— What to produce —
Pick up the pandas groupby tutorial after its last line and write the next part.
[Extract to read]
We can compute the most basic split-apply-combine operation with the `groupby()`
method of DataFrames, passing the name of the desired key column:

In [None]:
df.groupby('key')

Notice that what is returned is not a set of `DataFrames`, but a `DataFrameGroupBy`
object.

To produce a result, we can apply an aggregate to this `DataFrameGroupBy` object, which will perform the appropriate apply/combine steps to produce the desired result:

In [None]:
df.groupby('key').sum()

The `sum()` method is just one possibility here; you can apply virtually any common Pandas or NumPy aggregation function, as well as virtually any valid `DataFrame` operation

### GroupBy on `athlete_events.csv` dataset

Load data from a csv file

In [None]:
filename = 'athlete_events.csv'
df = pd.read_csv(filename)
df.head()

In the following code, we will group the rows in the dataframe into the possible values in the 'Games' column, like '1896 Summer', '1900 Summer', etc.

**Iteration Over Groups**

The `GroupBy` object supports direct iteration over the groups, returning each group as a Series or DataFrame:

In [None]:
games_gb = df.groupby('Games')

# Loop though the GroupBy object, printing the key and the dataframe
for group_key, group_df in games_gb:
    print('The group key:', group_key) # Print the key (for example, '1984 Summer')
    print('The related df:')           # Print the values (all the rows associated with the key)
    display(group_df)

We could just get one key by using the `.get_group(key)` method.

In [None]:
key = '1984 Summer'
summer84_df = games_gb.get_group(key)
display(summer84_df.head())
summer84_df.shape

We could look at the 'keys' and see how many rows are associated with each.

In [None]:
games_gb.size()

We can also go multiple levels deep. For example, group first by 'Games', then by 'Sport', then by 'Sex'

In [None]:
complex_gb = df.groupby(['Games','Sport','Sex'])
complex_gb.size()

Using multiple level groupby objects, if we want to get a specific dataframe, we have to call get_group by using a tuple.

In [None]:
t = ('2016 Summer','Weightlifting','F')         # Create a Tuple. It has to match all the group by columns.
[/Extract to read]
[Information provided]
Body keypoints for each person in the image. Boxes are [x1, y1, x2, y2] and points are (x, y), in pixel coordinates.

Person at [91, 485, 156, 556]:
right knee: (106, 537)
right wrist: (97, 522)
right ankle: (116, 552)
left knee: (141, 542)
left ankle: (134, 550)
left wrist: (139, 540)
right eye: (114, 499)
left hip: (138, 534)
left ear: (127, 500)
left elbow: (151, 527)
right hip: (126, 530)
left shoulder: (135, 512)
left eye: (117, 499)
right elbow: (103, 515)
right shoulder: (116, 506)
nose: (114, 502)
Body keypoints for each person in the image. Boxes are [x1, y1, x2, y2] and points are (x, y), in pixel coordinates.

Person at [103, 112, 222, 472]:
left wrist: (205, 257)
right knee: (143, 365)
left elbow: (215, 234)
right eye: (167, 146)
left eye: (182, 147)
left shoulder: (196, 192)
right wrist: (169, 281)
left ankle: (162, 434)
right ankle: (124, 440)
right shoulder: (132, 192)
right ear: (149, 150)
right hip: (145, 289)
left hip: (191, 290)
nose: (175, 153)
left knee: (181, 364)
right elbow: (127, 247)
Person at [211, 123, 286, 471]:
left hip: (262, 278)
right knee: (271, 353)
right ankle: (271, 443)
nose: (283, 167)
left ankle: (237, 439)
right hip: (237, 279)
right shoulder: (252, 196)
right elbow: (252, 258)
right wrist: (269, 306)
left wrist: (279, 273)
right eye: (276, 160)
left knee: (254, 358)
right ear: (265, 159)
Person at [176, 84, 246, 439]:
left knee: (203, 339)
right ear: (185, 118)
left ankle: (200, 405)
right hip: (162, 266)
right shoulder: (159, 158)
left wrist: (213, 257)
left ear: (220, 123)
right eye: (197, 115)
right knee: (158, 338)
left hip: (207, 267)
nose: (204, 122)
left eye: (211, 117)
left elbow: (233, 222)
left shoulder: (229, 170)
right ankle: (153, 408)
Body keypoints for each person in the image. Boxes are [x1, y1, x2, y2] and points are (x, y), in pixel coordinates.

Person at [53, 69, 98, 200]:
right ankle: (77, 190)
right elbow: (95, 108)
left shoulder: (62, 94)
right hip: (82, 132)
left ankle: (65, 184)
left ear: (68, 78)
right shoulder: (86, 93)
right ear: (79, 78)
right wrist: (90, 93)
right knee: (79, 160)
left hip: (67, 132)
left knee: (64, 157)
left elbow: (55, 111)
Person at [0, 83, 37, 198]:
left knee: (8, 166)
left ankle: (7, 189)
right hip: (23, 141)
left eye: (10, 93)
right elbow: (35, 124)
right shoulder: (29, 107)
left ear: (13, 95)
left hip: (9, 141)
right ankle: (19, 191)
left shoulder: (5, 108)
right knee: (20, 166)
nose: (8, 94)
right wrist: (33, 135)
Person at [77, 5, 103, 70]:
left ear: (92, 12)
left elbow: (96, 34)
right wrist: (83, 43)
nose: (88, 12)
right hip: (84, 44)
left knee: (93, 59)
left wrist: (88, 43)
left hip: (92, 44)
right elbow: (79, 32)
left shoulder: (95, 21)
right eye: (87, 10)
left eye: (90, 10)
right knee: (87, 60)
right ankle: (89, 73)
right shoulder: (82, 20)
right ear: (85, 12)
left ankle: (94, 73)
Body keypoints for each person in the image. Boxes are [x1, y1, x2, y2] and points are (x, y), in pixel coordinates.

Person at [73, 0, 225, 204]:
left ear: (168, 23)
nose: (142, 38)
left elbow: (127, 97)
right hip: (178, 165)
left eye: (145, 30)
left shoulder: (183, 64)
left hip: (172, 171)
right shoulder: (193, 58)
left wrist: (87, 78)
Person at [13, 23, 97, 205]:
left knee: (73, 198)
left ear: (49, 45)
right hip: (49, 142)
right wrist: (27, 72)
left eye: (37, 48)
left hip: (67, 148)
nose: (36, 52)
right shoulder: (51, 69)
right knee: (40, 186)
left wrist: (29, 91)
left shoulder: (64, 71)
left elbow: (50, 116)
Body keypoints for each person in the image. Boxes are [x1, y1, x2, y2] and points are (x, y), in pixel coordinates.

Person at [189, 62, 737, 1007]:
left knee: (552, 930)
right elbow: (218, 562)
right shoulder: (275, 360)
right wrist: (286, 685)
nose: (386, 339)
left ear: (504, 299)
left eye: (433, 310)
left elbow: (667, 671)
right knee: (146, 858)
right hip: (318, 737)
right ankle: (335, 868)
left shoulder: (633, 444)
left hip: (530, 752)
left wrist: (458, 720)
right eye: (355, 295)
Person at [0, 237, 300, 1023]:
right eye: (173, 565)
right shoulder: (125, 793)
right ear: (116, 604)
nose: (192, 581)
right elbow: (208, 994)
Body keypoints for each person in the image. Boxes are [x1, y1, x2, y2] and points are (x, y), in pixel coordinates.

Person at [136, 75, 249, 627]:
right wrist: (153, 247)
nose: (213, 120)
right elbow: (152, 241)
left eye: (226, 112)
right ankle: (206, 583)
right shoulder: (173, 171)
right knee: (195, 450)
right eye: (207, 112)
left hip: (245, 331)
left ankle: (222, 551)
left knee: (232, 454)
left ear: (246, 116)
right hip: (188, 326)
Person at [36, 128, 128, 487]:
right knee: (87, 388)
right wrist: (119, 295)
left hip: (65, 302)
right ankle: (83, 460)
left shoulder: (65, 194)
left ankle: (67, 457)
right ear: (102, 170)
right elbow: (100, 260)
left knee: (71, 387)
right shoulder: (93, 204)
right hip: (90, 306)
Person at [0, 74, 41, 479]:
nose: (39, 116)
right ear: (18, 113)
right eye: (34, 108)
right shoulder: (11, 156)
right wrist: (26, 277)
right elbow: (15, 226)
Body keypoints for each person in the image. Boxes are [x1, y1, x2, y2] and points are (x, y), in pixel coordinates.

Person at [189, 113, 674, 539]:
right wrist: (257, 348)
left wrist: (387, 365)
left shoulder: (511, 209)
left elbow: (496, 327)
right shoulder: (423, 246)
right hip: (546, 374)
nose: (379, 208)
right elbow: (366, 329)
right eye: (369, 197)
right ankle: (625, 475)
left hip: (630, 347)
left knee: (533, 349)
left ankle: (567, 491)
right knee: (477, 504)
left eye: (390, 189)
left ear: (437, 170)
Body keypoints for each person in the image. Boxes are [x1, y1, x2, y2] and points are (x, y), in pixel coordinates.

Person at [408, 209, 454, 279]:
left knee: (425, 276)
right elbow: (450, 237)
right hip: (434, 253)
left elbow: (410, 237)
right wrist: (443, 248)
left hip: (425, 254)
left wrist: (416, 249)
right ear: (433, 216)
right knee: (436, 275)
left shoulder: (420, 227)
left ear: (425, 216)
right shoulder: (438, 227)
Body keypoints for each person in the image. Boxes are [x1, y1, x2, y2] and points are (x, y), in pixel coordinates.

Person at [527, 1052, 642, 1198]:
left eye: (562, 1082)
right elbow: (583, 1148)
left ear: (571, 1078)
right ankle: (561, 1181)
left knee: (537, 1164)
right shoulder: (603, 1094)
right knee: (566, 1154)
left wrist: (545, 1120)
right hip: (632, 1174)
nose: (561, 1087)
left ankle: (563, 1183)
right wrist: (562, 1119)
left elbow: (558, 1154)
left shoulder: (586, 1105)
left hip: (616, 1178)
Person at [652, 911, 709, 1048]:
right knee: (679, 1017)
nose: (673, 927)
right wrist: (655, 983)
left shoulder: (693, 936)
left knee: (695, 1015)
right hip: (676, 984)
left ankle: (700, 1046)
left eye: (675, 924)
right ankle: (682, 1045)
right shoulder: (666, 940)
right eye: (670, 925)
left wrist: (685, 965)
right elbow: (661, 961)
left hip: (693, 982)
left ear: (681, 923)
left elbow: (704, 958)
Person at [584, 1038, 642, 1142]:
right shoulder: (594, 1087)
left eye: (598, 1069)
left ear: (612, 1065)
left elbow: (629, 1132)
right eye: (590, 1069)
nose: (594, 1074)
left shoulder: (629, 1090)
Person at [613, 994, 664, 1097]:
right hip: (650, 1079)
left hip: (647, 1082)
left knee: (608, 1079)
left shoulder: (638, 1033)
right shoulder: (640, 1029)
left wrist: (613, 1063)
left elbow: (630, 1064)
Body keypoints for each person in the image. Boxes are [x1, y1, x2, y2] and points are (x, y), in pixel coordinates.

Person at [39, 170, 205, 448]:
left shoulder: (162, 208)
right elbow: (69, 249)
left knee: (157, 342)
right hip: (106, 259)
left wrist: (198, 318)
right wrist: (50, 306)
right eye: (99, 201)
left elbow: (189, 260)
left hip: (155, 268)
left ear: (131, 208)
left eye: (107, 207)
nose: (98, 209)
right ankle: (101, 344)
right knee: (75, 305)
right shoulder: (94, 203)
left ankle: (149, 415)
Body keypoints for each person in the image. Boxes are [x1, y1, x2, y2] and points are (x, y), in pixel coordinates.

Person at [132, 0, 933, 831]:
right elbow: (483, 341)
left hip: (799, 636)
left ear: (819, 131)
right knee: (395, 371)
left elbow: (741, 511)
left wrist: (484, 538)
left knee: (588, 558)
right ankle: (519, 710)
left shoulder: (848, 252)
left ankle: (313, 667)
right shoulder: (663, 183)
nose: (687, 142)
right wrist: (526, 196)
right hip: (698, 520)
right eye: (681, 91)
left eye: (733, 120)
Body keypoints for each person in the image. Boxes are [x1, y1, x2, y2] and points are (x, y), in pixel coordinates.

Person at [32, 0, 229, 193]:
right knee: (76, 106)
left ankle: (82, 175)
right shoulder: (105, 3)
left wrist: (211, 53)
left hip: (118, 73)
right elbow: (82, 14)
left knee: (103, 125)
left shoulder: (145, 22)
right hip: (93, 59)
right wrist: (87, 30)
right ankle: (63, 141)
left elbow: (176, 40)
[/Information provided]
— Expected answer —
weightlifting_2016_df = complex_gb.get_group(t) # Call the get_group() method. This returns a DataFrame
weightlifting_2016_df.head()

You can get basic statistics on each groupby category using the `.agg()` method.

In [None]:
# Setup a new groupby object for 'NOC' and 'Sex'
noc_gender_gb = df.groupby(['NOC','Sex'])

# Call the agg() method, applying ['min','mean','max','count']. These only work on number columns
noc_gender_df = noc_gender_gb.agg(['min','mean','max','count']) # This returns a DataFrame with 'NOC' as the index
noc_gender_df.head()

In [None]:
# From this big DataFrame, let's only look at the 'Age' column
noc_gender_df['Age'].tail(10)

In [None]:
# From this big DataFrame, let's only look at 'USA' and the 'Age' column
# Since 'NOC' is the index, we can use the loc[] method to get just the index 'USA'
noc_gender_df.loc['USA','Age']

In [None]:
rng = np.random.RandomState(0)
df = pd.DataFrame({'key': ['A', 'B', 'C', 'A', 'B', 'C'],
                   'data1': range(6),
                   'data2': rng.randint(0, 10, 6)},
                  columns = ['key', 'data1', 'data2'])
df

In [None]:
my_groups = df.groupby('key')
display(my_groups.get_group('A'))
display(my_groups.get_group('B'))
display(my_groups.get_group('C'))

Another useful pattern is to pass a dictionary mapping column names to operations
to be applied on that column:

In [None]:
my_groups_df = my_groups.agg({'data1': 'min', 'data2': 'max'})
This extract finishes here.